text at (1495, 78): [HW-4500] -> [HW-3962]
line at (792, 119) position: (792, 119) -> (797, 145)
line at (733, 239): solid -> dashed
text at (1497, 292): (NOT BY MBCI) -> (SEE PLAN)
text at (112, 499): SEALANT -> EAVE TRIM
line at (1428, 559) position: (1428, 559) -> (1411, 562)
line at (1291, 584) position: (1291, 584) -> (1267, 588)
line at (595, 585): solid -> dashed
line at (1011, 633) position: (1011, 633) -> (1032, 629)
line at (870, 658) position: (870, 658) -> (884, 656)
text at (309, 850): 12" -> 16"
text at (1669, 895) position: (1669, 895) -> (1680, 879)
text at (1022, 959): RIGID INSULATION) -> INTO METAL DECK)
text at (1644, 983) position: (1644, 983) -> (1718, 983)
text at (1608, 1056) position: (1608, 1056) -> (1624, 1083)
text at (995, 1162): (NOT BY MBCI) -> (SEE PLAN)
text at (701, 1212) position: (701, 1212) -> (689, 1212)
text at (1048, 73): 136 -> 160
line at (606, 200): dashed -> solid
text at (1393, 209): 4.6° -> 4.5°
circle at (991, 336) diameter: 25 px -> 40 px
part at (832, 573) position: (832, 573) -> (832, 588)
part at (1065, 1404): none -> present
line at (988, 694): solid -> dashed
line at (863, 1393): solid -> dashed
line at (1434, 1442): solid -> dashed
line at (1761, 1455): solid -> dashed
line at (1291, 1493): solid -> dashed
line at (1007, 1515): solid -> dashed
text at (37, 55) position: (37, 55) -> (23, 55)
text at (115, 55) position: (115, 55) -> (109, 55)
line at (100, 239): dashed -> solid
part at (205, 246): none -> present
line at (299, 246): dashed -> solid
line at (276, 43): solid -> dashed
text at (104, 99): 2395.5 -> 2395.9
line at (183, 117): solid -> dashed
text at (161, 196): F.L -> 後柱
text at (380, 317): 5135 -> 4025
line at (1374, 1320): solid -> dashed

____________________

◆ PROBLEM DESCRIPTION: Copy all forty rows above word for word, keeping their order and every number and symbol unchanged.

◆ RESULT:
text at (1495, 78): [HW-4500] -> [HW-3962]
line at (792, 119) position: (792, 119) -> (797, 145)
line at (733, 239): solid -> dashed
text at (1497, 292): (NOT BY MBCI) -> (SEE PLAN)
text at (112, 499): SEALANT -> EAVE TRIM
line at (1428, 559) position: (1428, 559) -> (1411, 562)
line at (1291, 584) position: (1291, 584) -> (1267, 588)
line at (595, 585): solid -> dashed
line at (1011, 633) position: (1011, 633) -> (1032, 629)
line at (870, 658) position: (870, 658) -> (884, 656)
text at (309, 850): 12" -> 16"
text at (1669, 895) position: (1669, 895) -> (1680, 879)
text at (1022, 959): RIGID INSULATION) -> INTO METAL DECK)
text at (1644, 983) position: (1644, 983) -> (1718, 983)
text at (1608, 1056) position: (1608, 1056) -> (1624, 1083)
text at (995, 1162): (NOT BY MBCI) -> (SEE PLAN)
text at (701, 1212) position: (701, 1212) -> (689, 1212)
text at (1048, 73): 136 -> 160
line at (606, 200): dashed -> solid
text at (1393, 209): 4.6° -> 4.5°
circle at (991, 336) diameter: 25 px -> 40 px
part at (832, 573) position: (832, 573) -> (832, 588)
part at (1065, 1404): none -> present
line at (988, 694): solid -> dashed
line at (863, 1393): solid -> dashed
line at (1434, 1442): solid -> dashed
line at (1761, 1455): solid -> dashed
line at (1291, 1493): solid -> dashed
line at (1007, 1515): solid -> dashed
text at (37, 55) position: (37, 55) -> (23, 55)
text at (115, 55) position: (115, 55) -> (109, 55)
line at (100, 239): dashed -> solid
part at (205, 246): none -> present
line at (299, 246): dashed -> solid
line at (276, 43): solid -> dashed
text at (104, 99): 2395.5 -> 2395.9
line at (183, 117): solid -> dashed
text at (161, 196): F.L -> 後柱
text at (380, 317): 5135 -> 4025
line at (1374, 1320): solid -> dashed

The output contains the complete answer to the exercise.